Monday, December 26, 2005

Last Thoughts on Christmas

(at least for this year).

The Christmas/Holiday question seems to break on party lines. Liberals are quite happy changing the name, conservatives and libertarians think that the holiday should be called by its real name. This is an interesting split and shows that the issue is part of a larger culture war.

On the conservative side, the argument is simple - the holiday is Christmas. Call it that. The defense from the other side are varied. One is that this is an attempt to commercialize Christmas even more. This is silly. The commercialization is there regardless.

The best argument for "holidays" is that we are increasingly becoming a multi-cultural society and we need to amend our customs so as not to offend our new citizens.
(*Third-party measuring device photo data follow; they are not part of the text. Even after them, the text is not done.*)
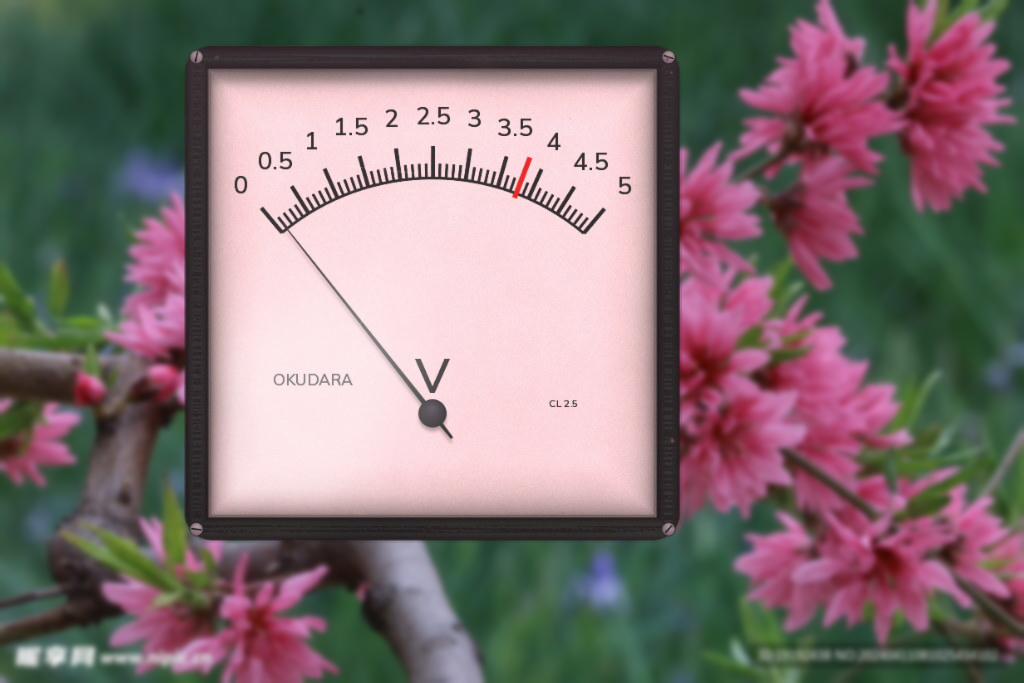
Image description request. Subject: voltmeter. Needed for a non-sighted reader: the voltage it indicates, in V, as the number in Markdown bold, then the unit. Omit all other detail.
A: **0.1** V
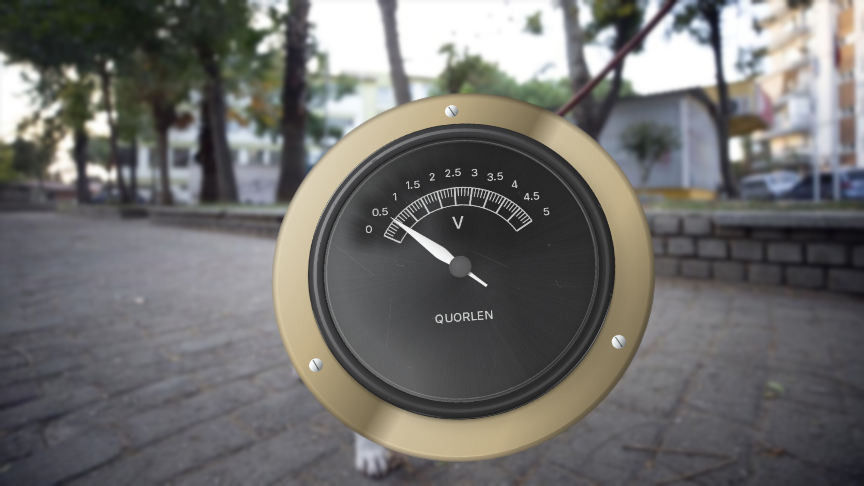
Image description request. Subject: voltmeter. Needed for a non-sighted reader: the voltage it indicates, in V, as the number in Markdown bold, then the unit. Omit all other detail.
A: **0.5** V
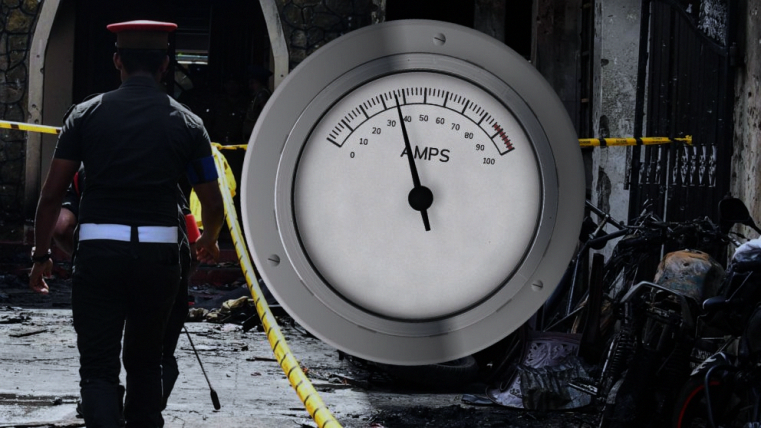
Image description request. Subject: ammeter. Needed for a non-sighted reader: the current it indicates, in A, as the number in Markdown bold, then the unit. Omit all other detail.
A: **36** A
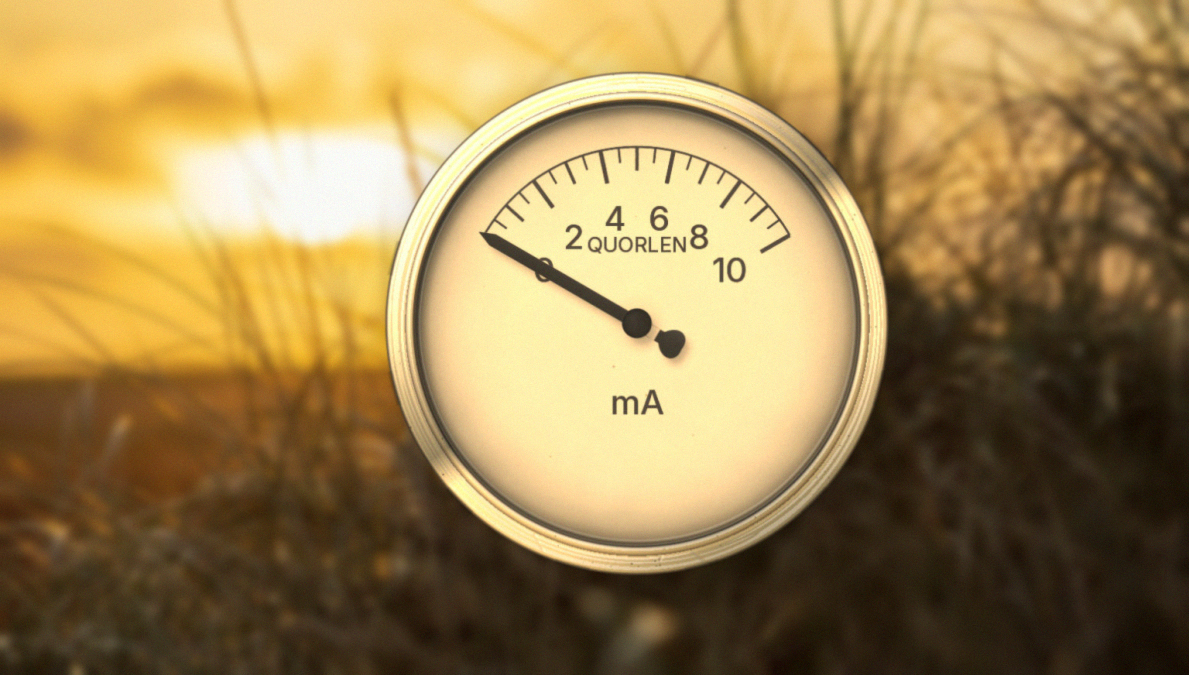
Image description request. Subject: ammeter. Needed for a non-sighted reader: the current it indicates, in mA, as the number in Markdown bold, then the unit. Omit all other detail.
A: **0** mA
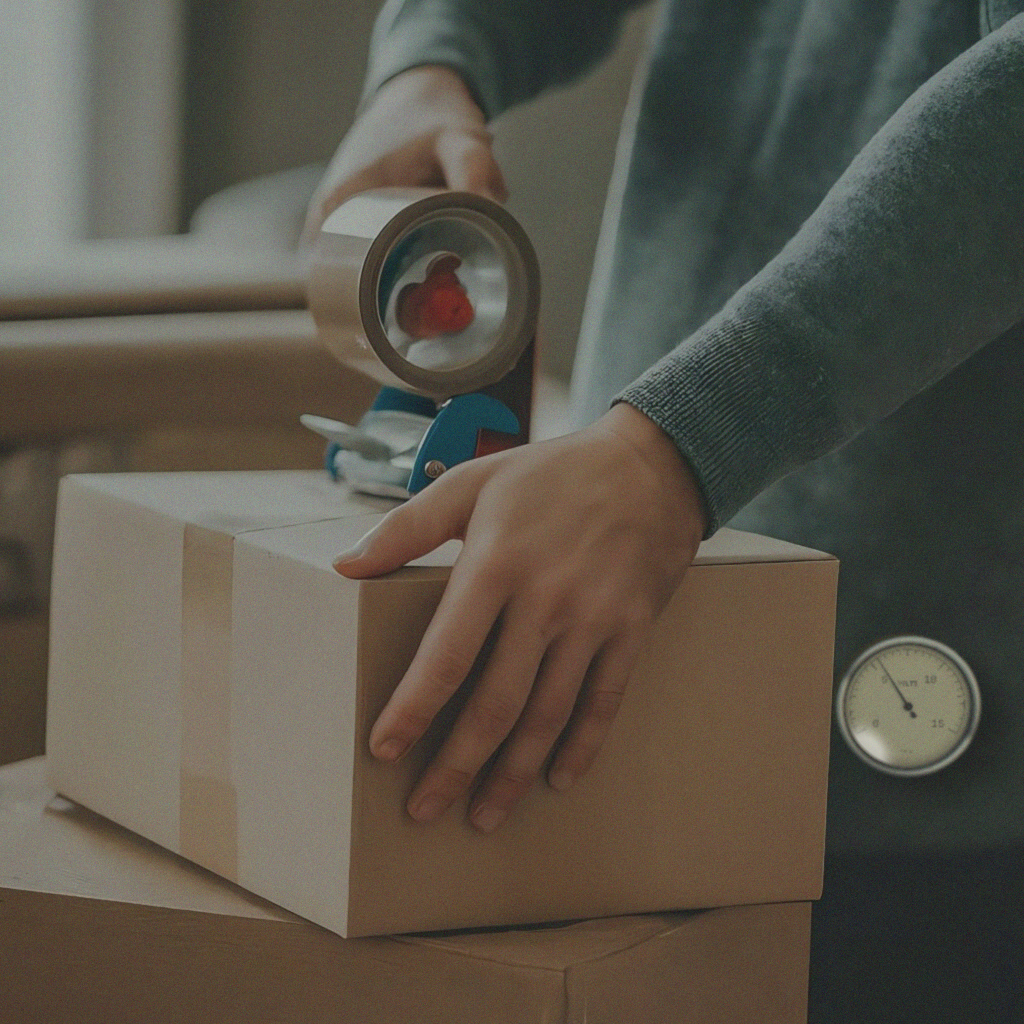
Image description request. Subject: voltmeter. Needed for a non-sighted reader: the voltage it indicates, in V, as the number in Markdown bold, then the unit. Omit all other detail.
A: **5.5** V
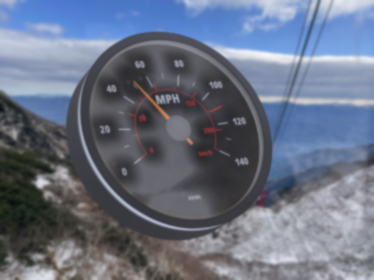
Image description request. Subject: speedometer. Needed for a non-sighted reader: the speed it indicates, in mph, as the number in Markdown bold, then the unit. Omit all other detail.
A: **50** mph
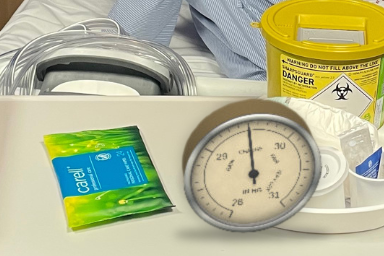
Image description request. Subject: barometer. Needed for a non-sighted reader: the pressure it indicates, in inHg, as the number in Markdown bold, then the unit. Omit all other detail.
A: **29.5** inHg
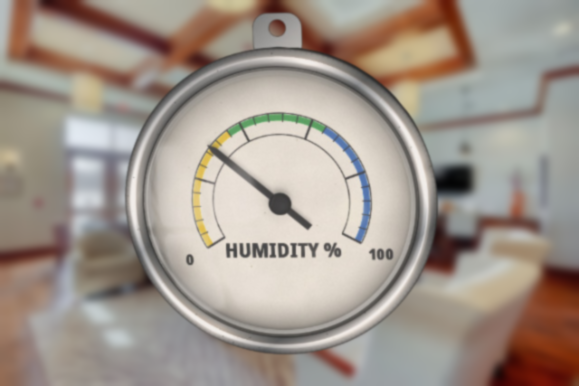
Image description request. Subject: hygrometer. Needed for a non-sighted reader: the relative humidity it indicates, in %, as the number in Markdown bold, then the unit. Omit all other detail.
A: **30** %
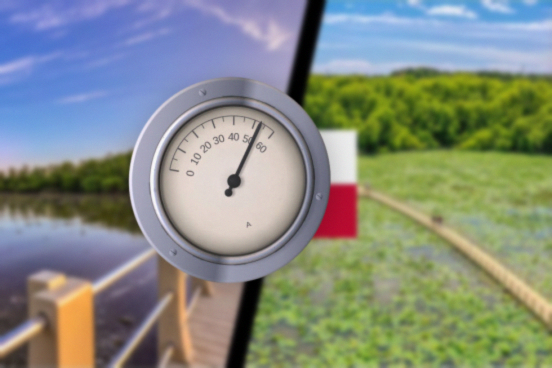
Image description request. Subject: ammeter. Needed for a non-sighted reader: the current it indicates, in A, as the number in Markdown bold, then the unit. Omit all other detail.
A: **52.5** A
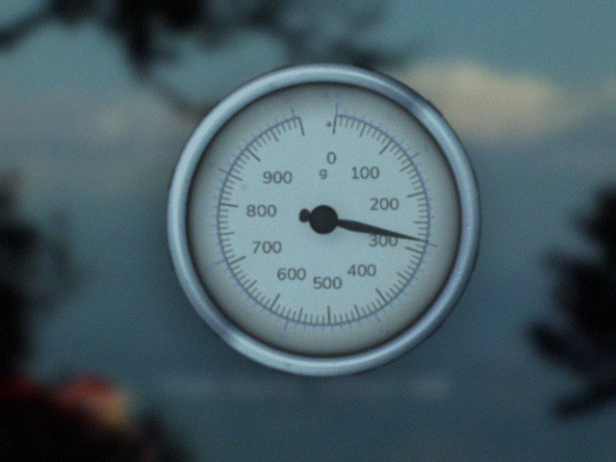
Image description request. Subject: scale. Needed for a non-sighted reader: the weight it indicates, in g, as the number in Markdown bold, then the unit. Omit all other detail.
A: **280** g
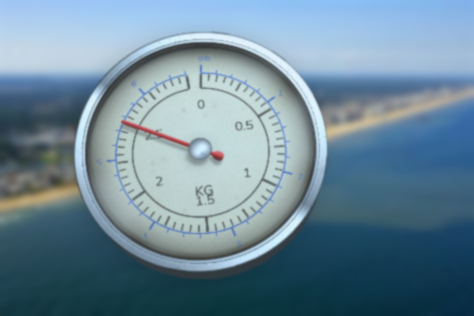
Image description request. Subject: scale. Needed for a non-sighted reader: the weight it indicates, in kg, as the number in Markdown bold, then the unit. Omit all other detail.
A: **2.5** kg
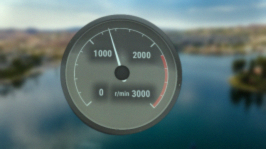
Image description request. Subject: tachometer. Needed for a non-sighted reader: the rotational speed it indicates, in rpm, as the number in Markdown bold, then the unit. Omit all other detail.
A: **1300** rpm
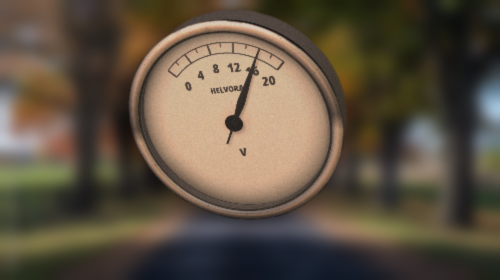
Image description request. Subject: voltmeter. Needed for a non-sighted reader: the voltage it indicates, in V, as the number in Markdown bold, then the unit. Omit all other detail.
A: **16** V
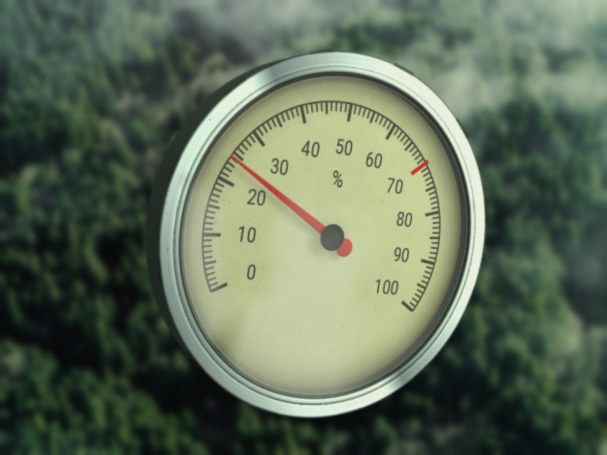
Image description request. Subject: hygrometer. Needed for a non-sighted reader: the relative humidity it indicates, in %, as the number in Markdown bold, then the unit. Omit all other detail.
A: **24** %
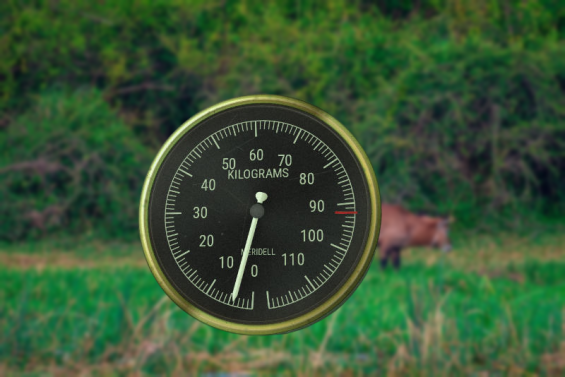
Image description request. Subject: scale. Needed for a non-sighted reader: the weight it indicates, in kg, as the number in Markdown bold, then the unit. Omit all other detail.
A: **4** kg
This sounds great in theory but that theory includes a couple of assumptions. One is that the Christian element of Christmas offends most non-Christians. If this is so then the anti-Christmas people should be fighting against American Mosques broadcasting prayers over loudspeakers several times a day. If a Christmas tree on public land is offensive then a call to prayer audible in the same public land must be even worse. Funny thing, though. The anti-Christmas people fight for the rights of Muslims to blare out prayers.

Many liberals look to Europe, especially France, as a guide for modern society. The Europeans are mainly secular. Most are Catholic and most are non-believers.

So what does a secular society do about Christmas and how does its 10% Muslim population react? It turns out that they celebrate Christmas, even the Muslims.

If secular France doesn't have a problem with Christmas then why do we?